Insuring Agreement I, Coverage B, theft away from the premises, provides that insurer agrees:
"To pay for loss by theft * * * away from the premises of personal property insured under Coverage A which is owned or used by the insured or a permanent member of his household or is owned by a residence employee thereof."
It will be observed that here the property mentioned is that which is owned by the insured whereas in Coverage A the property mentioned is any that is stolen from the premises with the qualified exception previously discussed.
[20 NJSuper Page 598]
Under the "Exclusions" provision of the policy it is provided that:
"This policy does not apply:
This provision adds weight to the argument that the policy is intended to afford coverage to others in addition to the named insured.
Further indication that the policy does not restrict coverage exclusively to the named insured is found in the section entitled "Conditions":
"2. Limits of Liability and Settlement Options.
The company may pay for the loss * * * and may settle any claim for loss of property either with the insured or the owner thereof."

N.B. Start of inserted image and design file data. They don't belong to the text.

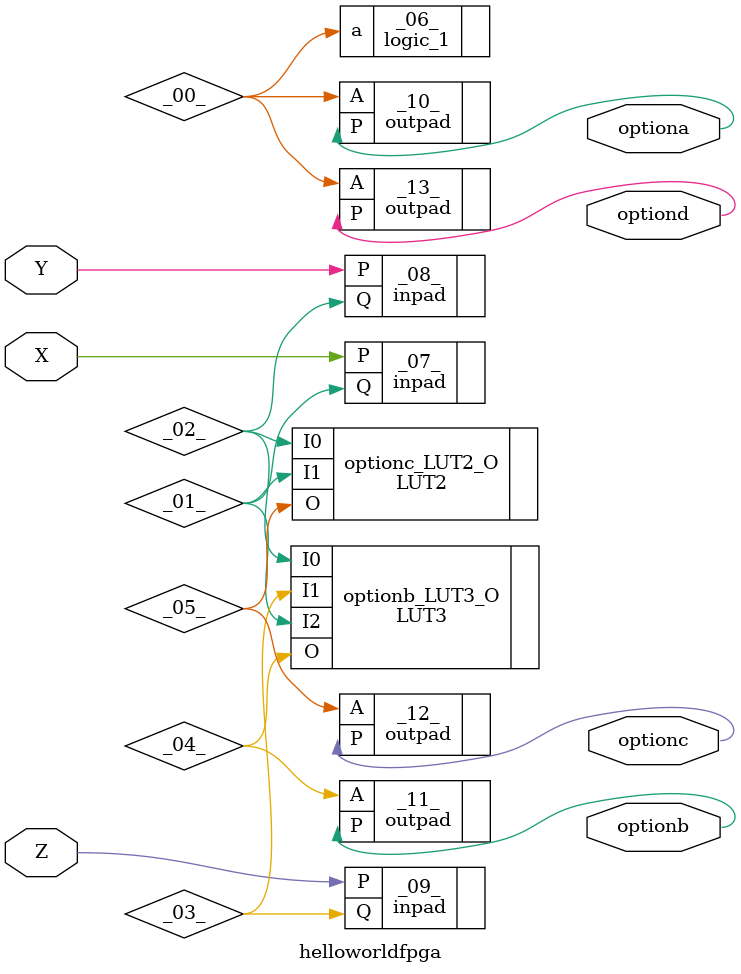
<source format=v>
/* Generated by Yosys 0.9+2406 (git sha1 ca763e6d5, gcc 10.2.1-6 -fPIC -Os) */

(* top =  1  *)
(* src = "/data/data/com.termux/files/home/fpga-examples/blink/helloworldfpga.v:1.1-19.10" *)
module helloworldfpga(X, Y, Z, optiona, optionb, optionc, optiond);
  wire _00_;
  wire _01_;
  wire _02_;
  wire _03_;
  wire _04_;
  wire _05_;
  (* src = "/data/data/com.termux/files/home/fpga-examples/blink/helloworldfpga.v:2.16-2.17" *)
  input X;
  (* src = "/data/data/com.termux/files/home/fpga-examples/blink/helloworldfpga.v:3.16-3.17" *)
  input Y;
  (* src = "/data/data/com.termux/files/home/fpga-examples/blink/helloworldfpga.v:4.16-4.17" *)
  input Z;
  (* src = "/data/data/com.termux/files/home/fpga-examples/blink/helloworldfpga.v:6.17-6.24" *)
  output optiona;
  (* src = "/data/data/com.termux/files/home/fpga-examples/blink/helloworldfpga.v:7.17-7.24" *)
  output optionb;
  (* src = "/data/data/com.termux/files/home/fpga-examples/blink/helloworldfpga.v:8.17-8.24" *)
  output optionc;
  (* src = "/data/data/com.termux/files/home/fpga-examples/blink/helloworldfpga.v:9.17-9.24" *)
  output optiond;
  logic_1 _06_ (
    .a(_00_)
  );
  (* keep = 32'd1 *)
  inpad #(
    .IO_LOC("X14Y3"),
    .IO_PAD("64"),
    .IO_TYPE("BIDIR")
  ) _07_ (
    .P(X),
    .Q(_01_)
  );
  (* keep = 32'd1 *)
  inpad #(
    .IO_LOC("X16Y3"),
    .IO_PAD("62"),
    .IO_TYPE("BIDIR")
  ) _08_ (
    .P(Y),
    .Q(_02_)
  );
  (* keep = 32'd1 *)
  inpad #(
    .IO_LOC("X18Y3"),
    .IO_PAD("63"),
    .IO_TYPE("BIDIR")
  ) _09_ (
    .P(Z),
    .Q(_03_)
  );
  (* keep = 32'd1 *)
  outpad #(
    .IO_LOC("X24Y3"),
    .IO_PAD("59"),
    .IO_TYPE("BIDIR")
  ) _10_ (
    .A(_00_),
    .P(optiona)
  );
  (* keep = 32'd1 *)
  outpad #(
    .IO_LOC("X26Y3"),
    .IO_PAD("57"),
    .IO_TYPE("BIDIR")
  ) _11_ (
    .A(_04_),
    .P(optionb)
  );
  (* keep = 32'd1 *)
  outpad #(
    .IO_LOC("X28Y3"),
    .IO_PAD("56"),
    .IO_TYPE("BIDIR")
  ) _12_ (
    .A(_05_),
    .P(optionc)
  );
  (* keep = 32'd1 *)
  outpad #(
    .IO_LOC("X30Y3"),
    .IO_PAD("55"),
    .IO_TYPE("BIDIR")
  ) _13_ (
    .A(_00_),
    .P(optiond)
  );
  (* module_not_derived = 32'd1 *)
  (* src = "/data/data/com.termux/files/home/symbiflow/bin/../share/yosys/quicklogic/pp3_lut_map.v:36.63-36.121" *)
  LUT3 #(
    .EQN("(~I0*~I1*~I2)+(I0*~I1*~I2)+(I0*I1*~I2)+(I0*~I1*I2)+(~I0*I1*I2)"),
    .INIT(9'h0d7)
  ) optionb_LUT3_O (
    .I0(_02_),
    .I1(_03_),
    .I2(_01_),
    .O(_04_)
  );
  (* module_not_derived = 32'd1 *)
  (* src = "/data/data/com.termux/files/home/symbiflow/bin/../share/yosys/quicklogic/pp3_lut_map.v:32.63-32.110" *)
  LUT2 #(
    .EQN("(~I0*~I1)+(I0*~I1)+(~I0*I1)"),
    .INIT(4'h7)
  ) optionc_LUT2_O (
    .I0(_02_),
    .I1(_01_),
    .O(_05_)
  );
endmodule

</source>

Although this section does not per se establish coverage for guests, it suggests that the policy coverage extends to all property on the premises except that which is expressly excluded.
Paragraph 5, under "Conditions," provides:
"The insurance afforded by this policy shall not enure directly or indirectly to the benefit of any carrier or bailee."
The express exclusion of bailees allows an inference that coverage is to be afforded to bailors. Under the circumstances of this case, the plaintiff may be deemed a bailor.
The policy insures, inter alia , goods on the premises. In view of the fact that the policy does not state that it affords protection only to the named insured, and since several of its provisions do cover the loss which is the subject matter of this suit, a reading of the entire policy leads inescapably to the conclusion that it covers the loss sustained by the plaintiff, a guest of the named insured.
[20 NJSuper Page 599]
Apparently, prior occasion for construction of this policy has not arisen in this State. However, in a persuasive opinion Chief Justice Riner, speaking for the Wyoming Supreme Court, held that a policy substantially similar to the one involved here did afford coverage to a guest. Wilson v. Hawkeye Casualty Co. , 67 Wyo. 141, 215 P. 2 d 867 (1950).
The conclusion herein reached as to the proper construction of the policy in suit finds support in various insurance trade publications. See: "Burglary R. 3," (16th printing), December 1949, Fire Casualty and Surety Bulletin published by National Underwriting Co., 123 William St., New York City; John H. Magee, General Insurance (1950), at p. 650; "Rough notes -- Monthly Policy Form and Manual Analyses," file: Case 250.15, July 1951. While these articles are in no sense binding, they certainly constitute aids to the construction of the contract which should not be ignored by a court of law. As to the broadening concepts of our courts which enable the use of pertinent extrinsic materials in ascertaining the proper meaning of written contracts, see the comment of Mr. Justice Jacobs in his concurring opinion in Board of National Missions v. Neeld , 9 N.J. 349 (1952), at p. 361.
For the above stated reasons the motion of the defendant is denied and the motion of the plaintiff, except insofar as it deals with the amount of the damages, is granted.